India’s efforts to raise around $6 billion (around Rs24,350 crore) from countries in West Asia for power sector projects here have come a cropper and analysts and experts attribute this to the global credit crisis and the unwillingness of these countries to “expose” themselves to the domestic energy sector.
The inability to raise money could crimp the country’s plans for the power sector.
“It has been close to one-and-a-half years but we are yet to make progress. These countries are not interested in taking equity in our projects but only offer loans. We do not see much happening here as our firms are interested in taking loans only if the interest rates are lower,” said a Union government official who did not wish to be identified.
India plans to add a generation capacity of 78,577MW over the next five years at a cost of Rs10.31 trillion. The ministry of power says the government faces a shortfall of Rs4.51 trillion in funding this, which it hopes to make up by attracting investors.
Capital influx: An NTPC plant in Rihand, Uttar Pradesh. The firm is among the three agencies through which the initial investments from West Asia were targeted to be channelled into the power sector.
Three state-owned power firms—NTPC Ltd, National Hydroelectric Power Corp. Ltd, and Power Grid Corp. of India Ltd were targeting investments from West Asia on the back of the power ministry’s initiative to politically and economically engage these countries, as directed by the Prime Minister’s Office. The move would have also helped them secure fuel supplies, especially gas because these countries have significant reserves of oil and natural gas. The initial focus was to attract investments from Saudi Arabia, Qatar, United Arab Emirates and Kuwait; Bahrain and Oman were to be targeted later.

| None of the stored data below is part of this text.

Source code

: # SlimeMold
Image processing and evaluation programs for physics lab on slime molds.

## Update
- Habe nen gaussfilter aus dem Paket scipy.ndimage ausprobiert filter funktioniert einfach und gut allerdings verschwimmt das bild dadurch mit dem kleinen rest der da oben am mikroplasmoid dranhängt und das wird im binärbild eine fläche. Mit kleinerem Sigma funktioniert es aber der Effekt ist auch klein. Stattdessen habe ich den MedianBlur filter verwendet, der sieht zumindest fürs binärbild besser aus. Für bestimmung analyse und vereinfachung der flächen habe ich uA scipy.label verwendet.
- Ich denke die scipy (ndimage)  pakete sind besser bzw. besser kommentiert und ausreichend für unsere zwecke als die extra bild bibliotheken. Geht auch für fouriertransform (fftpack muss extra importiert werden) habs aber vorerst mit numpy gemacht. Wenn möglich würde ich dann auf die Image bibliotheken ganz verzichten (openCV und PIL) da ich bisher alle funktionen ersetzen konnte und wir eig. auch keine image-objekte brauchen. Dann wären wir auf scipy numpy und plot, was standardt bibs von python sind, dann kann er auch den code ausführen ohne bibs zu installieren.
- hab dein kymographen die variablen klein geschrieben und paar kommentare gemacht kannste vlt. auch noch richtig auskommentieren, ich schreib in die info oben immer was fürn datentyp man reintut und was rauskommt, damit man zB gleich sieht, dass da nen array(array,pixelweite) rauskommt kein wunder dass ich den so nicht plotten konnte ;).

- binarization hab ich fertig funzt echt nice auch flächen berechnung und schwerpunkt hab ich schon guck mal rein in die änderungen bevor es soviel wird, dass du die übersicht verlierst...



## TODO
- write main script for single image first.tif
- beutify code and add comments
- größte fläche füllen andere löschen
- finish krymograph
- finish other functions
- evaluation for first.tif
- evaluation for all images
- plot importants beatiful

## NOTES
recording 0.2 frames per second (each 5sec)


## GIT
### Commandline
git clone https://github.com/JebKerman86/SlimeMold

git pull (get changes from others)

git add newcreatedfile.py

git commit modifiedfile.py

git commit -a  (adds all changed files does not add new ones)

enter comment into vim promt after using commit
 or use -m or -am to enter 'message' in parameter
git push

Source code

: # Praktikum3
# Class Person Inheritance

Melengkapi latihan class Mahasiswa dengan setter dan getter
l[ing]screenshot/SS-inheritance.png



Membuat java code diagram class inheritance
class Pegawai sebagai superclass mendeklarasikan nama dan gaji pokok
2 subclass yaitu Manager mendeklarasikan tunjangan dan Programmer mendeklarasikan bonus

Email queries to the Saudi Arabia, the United Arab Emirates and Kuwait embassies in New Delhi were not answered.
Mustafa, an adviser at the Qatar embassy in New Delhi who goes by only one name, said that he “had no idea about this.”

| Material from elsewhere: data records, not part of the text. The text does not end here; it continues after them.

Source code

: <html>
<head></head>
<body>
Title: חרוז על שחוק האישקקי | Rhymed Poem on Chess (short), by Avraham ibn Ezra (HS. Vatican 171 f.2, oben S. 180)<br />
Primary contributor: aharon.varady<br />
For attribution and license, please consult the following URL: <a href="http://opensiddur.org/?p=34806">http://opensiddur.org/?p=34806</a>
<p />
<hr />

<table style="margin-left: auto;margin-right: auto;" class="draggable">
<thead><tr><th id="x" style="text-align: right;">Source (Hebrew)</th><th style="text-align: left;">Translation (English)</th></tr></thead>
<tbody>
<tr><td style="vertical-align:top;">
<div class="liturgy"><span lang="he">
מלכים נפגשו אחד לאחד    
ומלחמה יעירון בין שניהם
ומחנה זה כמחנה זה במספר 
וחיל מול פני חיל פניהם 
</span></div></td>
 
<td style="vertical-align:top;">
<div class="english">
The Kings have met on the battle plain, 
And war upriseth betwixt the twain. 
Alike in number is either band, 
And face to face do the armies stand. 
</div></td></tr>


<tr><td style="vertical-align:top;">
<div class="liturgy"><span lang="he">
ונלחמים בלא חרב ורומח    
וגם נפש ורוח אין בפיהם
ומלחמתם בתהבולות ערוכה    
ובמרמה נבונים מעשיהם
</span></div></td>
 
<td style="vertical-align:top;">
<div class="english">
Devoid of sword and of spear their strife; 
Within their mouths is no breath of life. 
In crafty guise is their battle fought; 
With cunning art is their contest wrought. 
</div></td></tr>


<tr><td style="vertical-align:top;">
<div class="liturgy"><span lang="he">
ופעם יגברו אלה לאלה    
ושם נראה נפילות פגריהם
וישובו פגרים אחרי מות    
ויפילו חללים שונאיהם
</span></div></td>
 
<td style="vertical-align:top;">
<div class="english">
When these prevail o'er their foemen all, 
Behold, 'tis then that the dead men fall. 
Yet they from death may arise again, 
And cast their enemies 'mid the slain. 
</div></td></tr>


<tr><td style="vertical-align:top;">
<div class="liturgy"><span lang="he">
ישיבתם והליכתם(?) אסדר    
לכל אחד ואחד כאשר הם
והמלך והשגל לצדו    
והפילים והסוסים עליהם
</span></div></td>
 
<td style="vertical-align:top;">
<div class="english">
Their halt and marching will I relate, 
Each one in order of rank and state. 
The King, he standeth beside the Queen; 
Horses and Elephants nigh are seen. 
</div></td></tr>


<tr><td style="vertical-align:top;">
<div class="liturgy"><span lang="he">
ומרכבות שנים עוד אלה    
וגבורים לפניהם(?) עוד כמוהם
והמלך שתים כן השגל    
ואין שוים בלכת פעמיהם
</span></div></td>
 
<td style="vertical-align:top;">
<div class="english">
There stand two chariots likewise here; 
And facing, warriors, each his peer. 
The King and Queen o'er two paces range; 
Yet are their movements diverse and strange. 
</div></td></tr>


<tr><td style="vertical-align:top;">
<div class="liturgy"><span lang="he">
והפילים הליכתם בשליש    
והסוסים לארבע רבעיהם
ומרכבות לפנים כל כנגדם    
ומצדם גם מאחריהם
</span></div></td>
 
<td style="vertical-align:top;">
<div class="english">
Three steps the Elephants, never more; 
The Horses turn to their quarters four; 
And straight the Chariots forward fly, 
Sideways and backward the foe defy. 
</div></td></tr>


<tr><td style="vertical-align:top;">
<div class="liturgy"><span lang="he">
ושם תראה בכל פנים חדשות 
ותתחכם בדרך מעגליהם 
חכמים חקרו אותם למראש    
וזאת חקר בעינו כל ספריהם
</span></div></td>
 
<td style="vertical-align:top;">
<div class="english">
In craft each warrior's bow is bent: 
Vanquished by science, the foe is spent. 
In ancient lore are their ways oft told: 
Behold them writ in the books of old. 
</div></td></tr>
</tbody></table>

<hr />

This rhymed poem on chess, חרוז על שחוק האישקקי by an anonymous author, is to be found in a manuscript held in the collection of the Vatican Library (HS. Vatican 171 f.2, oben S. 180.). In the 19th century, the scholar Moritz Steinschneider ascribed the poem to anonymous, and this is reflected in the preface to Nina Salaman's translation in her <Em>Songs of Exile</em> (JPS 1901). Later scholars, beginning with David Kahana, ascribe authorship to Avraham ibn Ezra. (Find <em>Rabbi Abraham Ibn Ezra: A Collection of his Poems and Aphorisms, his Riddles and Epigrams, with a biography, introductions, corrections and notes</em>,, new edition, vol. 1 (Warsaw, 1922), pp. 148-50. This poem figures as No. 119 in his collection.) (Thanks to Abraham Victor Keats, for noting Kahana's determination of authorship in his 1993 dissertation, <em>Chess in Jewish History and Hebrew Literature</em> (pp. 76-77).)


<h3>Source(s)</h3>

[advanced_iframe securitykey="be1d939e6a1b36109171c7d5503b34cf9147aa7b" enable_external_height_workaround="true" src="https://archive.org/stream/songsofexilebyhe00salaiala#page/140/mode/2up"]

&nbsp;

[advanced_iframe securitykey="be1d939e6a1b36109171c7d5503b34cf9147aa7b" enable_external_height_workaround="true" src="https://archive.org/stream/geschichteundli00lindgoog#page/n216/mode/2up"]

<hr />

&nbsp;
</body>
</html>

The five projects India was shopping around for include India’s largest power generation company NTPC’s Kayamkulum combined cycle gas project, Ennore joint venture thermal power project and Cheyuur project; NHPC’s Dibang project; and a PGCIL project.
An executive at PGCIL, who did not wish to be identified, said that while some West Asian countries had earlier expressed an interest in investing in some projects, this resulted in nothing, despite the company’s efforts.
Executives at NTPC and NHPC said their experience was similar.
Executives at all three companies did not wish to be identified.
Each of the three companies was given an investment target of $2 billion as reported by Mint on 7 February.
On paper, India’s plan to raise money from West Asian countries with which it has typically enjoyed a good relationship looked good. Some of these countries had significant money at their disposal but were reluctant to park their money in US government bonds. They were looking for alternative commercial investment opportunities.
A Mumbai-based analyst, who did not wish to be identified, said: “There are a lot of reasons for this. First, these countries are not comfortable with investing in the energy projects in India as by doing so they would have made themselves susceptible to the energy demands of India such as oil and gas. There is also a liquidity crunch in the global financial systems, and their money is invested in financial institutions of developed markets through vehicles such as sovereign wealth funds.”